Work request A: Set down word for word the portion of the tikkun olam passage from "For the traditionalists, the" up to and including "universalistic and outward-looking?".
Work request B: Take the tikkun olam passage further, picking up after its final sentence.

On some level, the polarity of the two approaches should be expected. The recoil from ritual particularism which drove religiously liberal forms of Judaism in the 18th and 19th centuries naturally sought to fill the gap with a universalistic approach based on social needs. In turn, the adoption of that approach (and the tikkun olam label which was later attached to it) by the more liberal Jewish strands made it anathema to the Jewish traditionalists. One can only wonder what would have evolved had there not been an initial reaction to tradition and counter-reaction from traditionalists.
This issue of Jewish Educational Leadership seeks to address both of those polar positions as well as those who find themselves somewhere in the middle. It seeks to explore the question of, “How can I make tikkun olam Jewish?” That one question, however, raises very different challenges depending on where you stand. For those on the liberal side, it asks what the Jewish content of tikkun olam is. In what way does tikkun olam strengthen my Jewish identity? Does a Jewish version of tikkun olam look the same as a secular-liberal one, or of the tikkun olam of some other religious group? And here’s the paradox: If tikkun olam is Judaism itself yet I do not understand what makes it Jewish, am I fulfilling a Jewish imperative or not when I practice it?
For the traditionalists, the question challenges a re-examination of Jewish sources. Tikkun olam does appear in those sources, although not necessarily under that name. How can a particularist, conservative, inward-looking approach to Judaism embrace a piece of Jewish tradition that is distinctly universalistic and outward-looking?

Given records:

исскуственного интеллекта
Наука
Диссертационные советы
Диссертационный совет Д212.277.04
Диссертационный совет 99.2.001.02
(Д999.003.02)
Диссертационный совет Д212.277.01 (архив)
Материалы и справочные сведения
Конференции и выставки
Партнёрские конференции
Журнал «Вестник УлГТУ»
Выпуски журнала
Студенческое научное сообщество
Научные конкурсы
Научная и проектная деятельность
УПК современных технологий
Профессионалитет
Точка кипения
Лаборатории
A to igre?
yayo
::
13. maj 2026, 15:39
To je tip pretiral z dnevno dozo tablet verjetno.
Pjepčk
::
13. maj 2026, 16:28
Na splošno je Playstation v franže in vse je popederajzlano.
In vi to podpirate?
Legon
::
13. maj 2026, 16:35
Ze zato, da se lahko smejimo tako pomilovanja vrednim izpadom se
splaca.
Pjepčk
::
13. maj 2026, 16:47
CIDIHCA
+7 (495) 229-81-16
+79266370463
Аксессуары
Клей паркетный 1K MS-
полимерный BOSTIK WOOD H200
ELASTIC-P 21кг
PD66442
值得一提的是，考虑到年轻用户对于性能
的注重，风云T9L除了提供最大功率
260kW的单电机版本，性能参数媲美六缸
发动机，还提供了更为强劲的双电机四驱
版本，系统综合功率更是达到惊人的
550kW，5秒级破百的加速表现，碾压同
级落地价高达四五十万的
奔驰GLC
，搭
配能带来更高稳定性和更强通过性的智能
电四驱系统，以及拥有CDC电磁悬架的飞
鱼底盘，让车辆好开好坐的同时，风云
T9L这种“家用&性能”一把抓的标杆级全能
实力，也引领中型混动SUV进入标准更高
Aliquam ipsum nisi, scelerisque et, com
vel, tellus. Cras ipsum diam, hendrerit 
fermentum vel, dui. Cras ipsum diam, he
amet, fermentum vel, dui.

Exercise response A:
For the traditionalists, the question challenges a re-examination of Jewish sources. Tikkun olam does appear in those sources, although not necessarily under that name. How can a particularist, conservative, inward-looking approach to Judaism embrace a piece of Jewish tradition that is distinctly universalistic and outward-looking?

Exercise response B:
Those interested in researching the origins of the tikkun olam, both in its original and contemporary understandings, should skip straight to Levi Cooper’s From the Classics article. It is rich in content and is a valuable resource for exploring and discussing its application. The Research section opens with Judy Sokolow’s research on the impact of service-learning programs in Modern Orthodox schools. Adam Berman and Shuki Taylor share the theory and practice of a relief program they run in South America under the auspices of Yeshiva University. Meesh Hammer-Kossoy shares ideas from the Social Justice track at the Pardes Institute in Jerusalem, and Shmuly Yanklowitz describes the rationale for founding Uri L’Tzedek, an Orthodox social-justice organization. Ira Bedzow rounds off this section with thought-provoking dream about building a Jewishly grounded, educationally viable eco-community.
In our Applications sections, Beth Cohen informs us of the work of Facing History and Ourselves, Lisa Exler shares a curriculum piece from the American Jewish World Service, Rachel Meytin explicates the mission and process of Panim, and Yonatan Neril shares a perspective on Jewish environmentalism. Examples of tikkun olam in schools are presented by Naomi Lev & Juli Kramer, and Shimshon Hamerman. We are pleased to reprint Barry Kornblau’s thoughtful ecological reflection, and gracing our Perspectives page is Yaakov Blidstein, winner of the prestigious Israel Prize.